The modern age of the missile at sea was arguably kicked off in October 1967, when the Israeli destroyer Eilat, sailing fourteen miles off the coast of Port Said, was ambushed by a pair of Osa-class guided missile boats. The missile boats launched four missiles, three of which hit the ex–Royal Navy destroyer, sinking her and killing forty-seven sailors.

The sinking of the Eilat was an earthquake in the world of naval warfare, and set off an arms race in the field of antiship missiles. Within ten years all major navies had their own ship-killing missiles, a rivalry that continued until the end of the Cold War. Now, with the Chinese and Russian navies resurgent, many countries (including the United States) are looking to replace their aging antiship missile arsenals with a new, modern design.

One of the newest tactical missile designs around is built by the Norwegian firm Kongsberg. A Russian neighbor with a very long coastline, Norway required a modern missile capable of defending that coastline. The result is the Naval Strike Missile (NSM), a clean-sheet design that Kongsberg describes as “the only fifth generation long range precision strike missile in existence.”

NSM is launched from a helicopter or ship platform by a solid rocket fuel booster that quickly accelerates the missile to cruising speed. Seconds later, the turbojet engine kicks in and the missile continues on to target. NSM has a range of just over one hundred miles.

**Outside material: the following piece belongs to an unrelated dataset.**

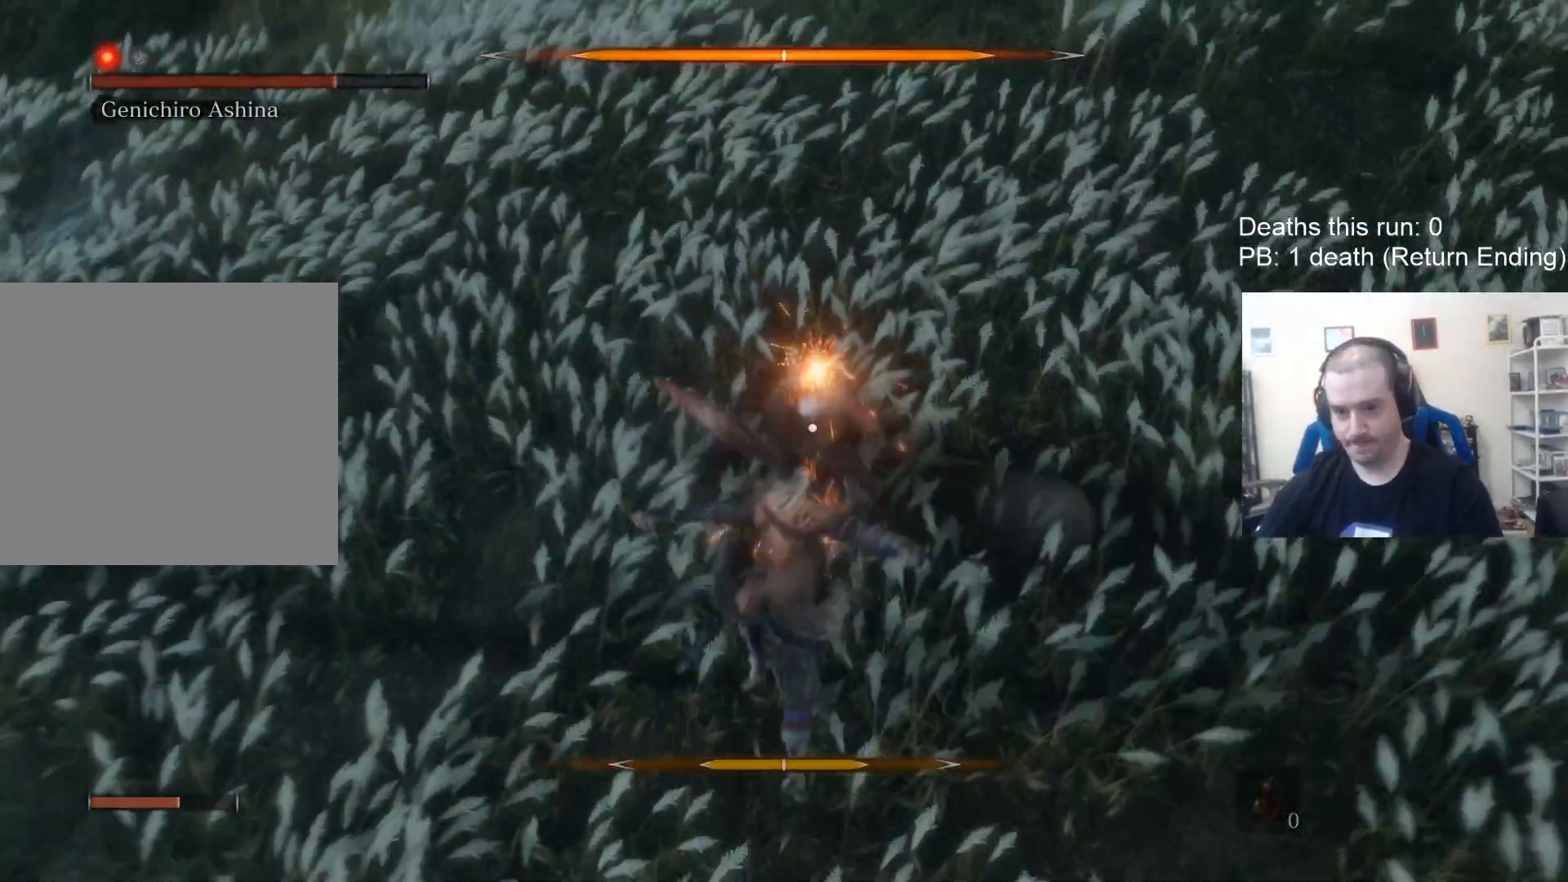
{"buttons": [], "left_stick": "up", "right_stick": "center", "events": [[67, "R1", "up"], [150, "R1", "down"], [183, "R1", "up"], [267, "R1", "down"], [450, "R1", "up"]]}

Unlike supersonic missiles such as the Russian P-800 Oniks, which is capable of Mach 2.5, NSM stays well below supersonic speeds. Kongsberg, according to an industry rep interviewed at the 2013 DSEI show in London, England, believes in “smart missiles, rather than speedy missiles.” This philosophy has created a totally different missile than existing designs. Rather than attempt to overcome enemy defenses with a fast missile, Kongsberg instead made its missile more difficult to detect—and therefore more difficult to shoot down.